_Challenge:_ Pull out every line of the data that contains the string "most". Matching is case-sensitive.

━━━━━━━━━━━━━━━━

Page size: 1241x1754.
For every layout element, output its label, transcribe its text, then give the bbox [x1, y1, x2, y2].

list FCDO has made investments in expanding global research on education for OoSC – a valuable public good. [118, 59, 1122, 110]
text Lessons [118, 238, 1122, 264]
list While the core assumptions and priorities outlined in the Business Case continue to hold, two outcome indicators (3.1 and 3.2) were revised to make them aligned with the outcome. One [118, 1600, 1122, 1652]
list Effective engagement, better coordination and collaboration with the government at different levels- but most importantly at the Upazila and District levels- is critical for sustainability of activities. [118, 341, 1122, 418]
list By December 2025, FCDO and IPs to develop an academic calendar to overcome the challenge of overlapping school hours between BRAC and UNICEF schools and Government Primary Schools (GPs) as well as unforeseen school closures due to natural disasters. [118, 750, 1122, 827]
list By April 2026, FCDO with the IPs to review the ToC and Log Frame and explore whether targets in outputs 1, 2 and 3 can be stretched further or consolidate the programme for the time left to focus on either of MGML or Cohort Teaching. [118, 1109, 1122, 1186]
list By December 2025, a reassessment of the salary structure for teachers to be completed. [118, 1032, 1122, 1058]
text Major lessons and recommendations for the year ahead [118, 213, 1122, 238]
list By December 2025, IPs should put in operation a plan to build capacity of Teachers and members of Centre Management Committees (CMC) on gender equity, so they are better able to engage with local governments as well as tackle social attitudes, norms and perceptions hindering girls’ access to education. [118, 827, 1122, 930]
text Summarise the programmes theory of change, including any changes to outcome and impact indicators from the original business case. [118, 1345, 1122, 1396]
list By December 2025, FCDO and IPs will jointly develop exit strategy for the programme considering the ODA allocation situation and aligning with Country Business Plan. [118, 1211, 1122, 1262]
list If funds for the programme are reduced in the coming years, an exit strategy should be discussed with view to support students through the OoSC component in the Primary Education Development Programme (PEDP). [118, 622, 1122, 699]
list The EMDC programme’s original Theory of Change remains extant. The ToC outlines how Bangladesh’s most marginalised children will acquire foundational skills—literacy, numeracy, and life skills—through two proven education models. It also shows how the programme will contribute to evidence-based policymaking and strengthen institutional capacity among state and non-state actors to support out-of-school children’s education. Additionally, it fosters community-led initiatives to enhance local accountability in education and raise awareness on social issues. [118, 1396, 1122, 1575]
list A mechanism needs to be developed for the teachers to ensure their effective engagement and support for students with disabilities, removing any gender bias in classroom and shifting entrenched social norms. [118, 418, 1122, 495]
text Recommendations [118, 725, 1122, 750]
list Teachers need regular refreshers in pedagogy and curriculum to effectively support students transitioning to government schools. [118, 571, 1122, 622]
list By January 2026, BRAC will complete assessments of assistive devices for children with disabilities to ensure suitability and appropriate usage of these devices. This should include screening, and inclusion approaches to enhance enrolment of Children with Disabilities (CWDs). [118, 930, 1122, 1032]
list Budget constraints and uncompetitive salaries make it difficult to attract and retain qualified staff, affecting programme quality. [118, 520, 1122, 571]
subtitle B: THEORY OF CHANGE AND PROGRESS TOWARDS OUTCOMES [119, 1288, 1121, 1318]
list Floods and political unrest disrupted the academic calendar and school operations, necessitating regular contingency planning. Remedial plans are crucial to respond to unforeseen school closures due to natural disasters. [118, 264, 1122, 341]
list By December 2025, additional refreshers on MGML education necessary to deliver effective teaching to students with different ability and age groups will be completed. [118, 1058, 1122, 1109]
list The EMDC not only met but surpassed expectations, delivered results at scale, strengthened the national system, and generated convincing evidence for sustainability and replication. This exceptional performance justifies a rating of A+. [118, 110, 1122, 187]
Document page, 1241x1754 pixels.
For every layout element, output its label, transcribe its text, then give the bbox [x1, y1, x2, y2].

━━━━━━━━━━━━━━━━

_Answer below:_
list Effective engagement, better coordination and collaboration with the government at different levels- but most importantly at the Upazila and District levels- is critical for sustainability of activities. [118, 341, 1122, 418]
list The EMDC programme’s original Theory of Change remains extant. The ToC outlines how Bangladesh’s most marginalised children will acquire foundational skills—literacy, numeracy, and life skills—through two proven education models. It also shows how the programme will contribute to evidence-based policymaking and strengthen institutional capacity among state and non-state actors to support out-of-school children’s education. Additionally, it fosters community-led initiatives to enhance local accountability in education and raise awareness on social issues. [118, 1396, 1122, 1575]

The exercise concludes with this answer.